# Complimentary games



## Artemis (Nov 29, 2004)

This game is simple, you compliment the person who posted before you!

LeT tHe GaMeS bEgIn!


----------



## MDowdey (Nov 29, 2004)

arty....your pics have gotten 150% better since you started...


md


----------



## Artemis (Nov 29, 2004)

You have gotton 200% nicer since I started!


----------



## MDowdey (Nov 29, 2004)

:lmao:  :lmao:  :lmao: 


md[/i]


----------



## Alison (Nov 29, 2004)

Matt, it is an honor to be your friend.


----------



## MDowdey (Nov 29, 2004)

alison,

if i meet a woman half as caring for her children and loved ones as you are, i would truly be a blessed man.



md


----------



## Corry (Nov 29, 2004)

Matt...you're always there for a good laugh or a good word when my spirits need a pick-me-up.


----------



## MDowdey (Nov 29, 2004)

corry, 

you are a very dedicated and loyal friend.


----------



## Karalee (Nov 29, 2004)

Matt, you rock man. Dont ever change, your a really awesome person! Id point out one thing in particular, but  you have too many attributes to just pick one.


----------



## ferny (Nov 29, 2004)

You've got cracking lips. Sooo seductive.

I hope they're yours.


----------



## Alison (Nov 29, 2004)

Ferny, I LOVE your new av!


----------



## aggiezach (Nov 29, 2004)

Alison, You're always around! No seriously though, you're always so friendly and have really made a huge impact here! And you are part of the first TPF couple, How cool is that!!!!


Zach


----------



## Alison (Nov 29, 2004)

Thanks   It's the benefit of an office job, lots of TPF time 

You always have something funny to say and you and your girlfriend seem like a wonderful couple, I hope you can make it to JT (and that we can too!).

== Excerpted records ==
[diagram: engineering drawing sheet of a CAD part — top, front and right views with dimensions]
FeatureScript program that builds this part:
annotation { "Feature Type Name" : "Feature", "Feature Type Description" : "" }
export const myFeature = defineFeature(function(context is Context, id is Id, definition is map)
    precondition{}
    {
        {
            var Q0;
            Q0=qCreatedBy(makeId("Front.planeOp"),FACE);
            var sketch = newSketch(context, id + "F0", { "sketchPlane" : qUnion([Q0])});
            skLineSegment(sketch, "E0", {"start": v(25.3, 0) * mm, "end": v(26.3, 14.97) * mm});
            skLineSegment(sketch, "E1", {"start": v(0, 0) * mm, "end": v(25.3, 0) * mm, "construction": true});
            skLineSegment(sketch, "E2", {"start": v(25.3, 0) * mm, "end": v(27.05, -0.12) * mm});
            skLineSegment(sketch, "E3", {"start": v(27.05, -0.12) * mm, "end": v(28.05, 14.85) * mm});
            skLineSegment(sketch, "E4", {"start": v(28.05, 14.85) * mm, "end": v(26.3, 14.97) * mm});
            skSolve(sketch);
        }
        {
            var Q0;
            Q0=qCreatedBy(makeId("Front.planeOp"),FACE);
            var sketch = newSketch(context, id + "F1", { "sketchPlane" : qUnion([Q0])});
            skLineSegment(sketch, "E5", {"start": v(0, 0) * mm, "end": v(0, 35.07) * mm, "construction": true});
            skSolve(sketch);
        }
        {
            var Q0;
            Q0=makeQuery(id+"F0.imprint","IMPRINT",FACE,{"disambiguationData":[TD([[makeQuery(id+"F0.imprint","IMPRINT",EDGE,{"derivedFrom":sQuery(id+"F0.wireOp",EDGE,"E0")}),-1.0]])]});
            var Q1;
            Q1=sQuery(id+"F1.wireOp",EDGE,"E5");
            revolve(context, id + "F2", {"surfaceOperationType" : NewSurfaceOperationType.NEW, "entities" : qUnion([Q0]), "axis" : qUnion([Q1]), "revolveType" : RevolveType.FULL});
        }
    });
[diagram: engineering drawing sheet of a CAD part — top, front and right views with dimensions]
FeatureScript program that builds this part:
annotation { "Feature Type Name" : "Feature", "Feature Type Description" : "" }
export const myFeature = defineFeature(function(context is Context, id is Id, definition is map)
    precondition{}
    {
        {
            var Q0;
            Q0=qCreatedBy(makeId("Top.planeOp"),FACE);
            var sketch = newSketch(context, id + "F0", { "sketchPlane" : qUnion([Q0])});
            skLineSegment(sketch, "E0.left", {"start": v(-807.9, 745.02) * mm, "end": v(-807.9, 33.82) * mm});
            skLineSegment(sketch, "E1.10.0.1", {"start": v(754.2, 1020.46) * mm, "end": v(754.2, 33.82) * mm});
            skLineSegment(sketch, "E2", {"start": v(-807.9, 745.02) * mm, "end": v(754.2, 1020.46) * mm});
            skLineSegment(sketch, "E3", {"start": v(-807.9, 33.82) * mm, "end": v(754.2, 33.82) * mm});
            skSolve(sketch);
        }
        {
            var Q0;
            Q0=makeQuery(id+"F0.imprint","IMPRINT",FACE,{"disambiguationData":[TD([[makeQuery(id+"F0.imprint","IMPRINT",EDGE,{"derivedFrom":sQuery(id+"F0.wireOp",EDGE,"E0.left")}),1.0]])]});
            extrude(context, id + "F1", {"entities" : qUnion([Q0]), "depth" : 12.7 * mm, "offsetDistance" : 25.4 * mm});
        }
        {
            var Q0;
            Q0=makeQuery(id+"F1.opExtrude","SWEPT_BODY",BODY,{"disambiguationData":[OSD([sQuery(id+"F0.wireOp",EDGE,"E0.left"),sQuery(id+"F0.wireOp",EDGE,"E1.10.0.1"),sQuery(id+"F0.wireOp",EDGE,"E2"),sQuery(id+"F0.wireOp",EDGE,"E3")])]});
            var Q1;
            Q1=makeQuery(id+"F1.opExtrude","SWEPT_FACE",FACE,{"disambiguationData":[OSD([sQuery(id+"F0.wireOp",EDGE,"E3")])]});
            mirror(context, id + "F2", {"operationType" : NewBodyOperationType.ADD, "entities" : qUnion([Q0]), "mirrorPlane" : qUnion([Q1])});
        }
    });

== Instructions to follow ==
Reproduce the part of the forum thread on complimentary games above, starting at "## Corry (Nov" and ending at "and loyal friend.".

== Response to the task ==
## Corry (Nov 29, 2004)

Matt...you're always there for a good laugh or a good word when my spirits need a pick-me-up.


----------



## MDowdey (Nov 29, 2004)

corry, 

you are a very dedicated and loyal friend.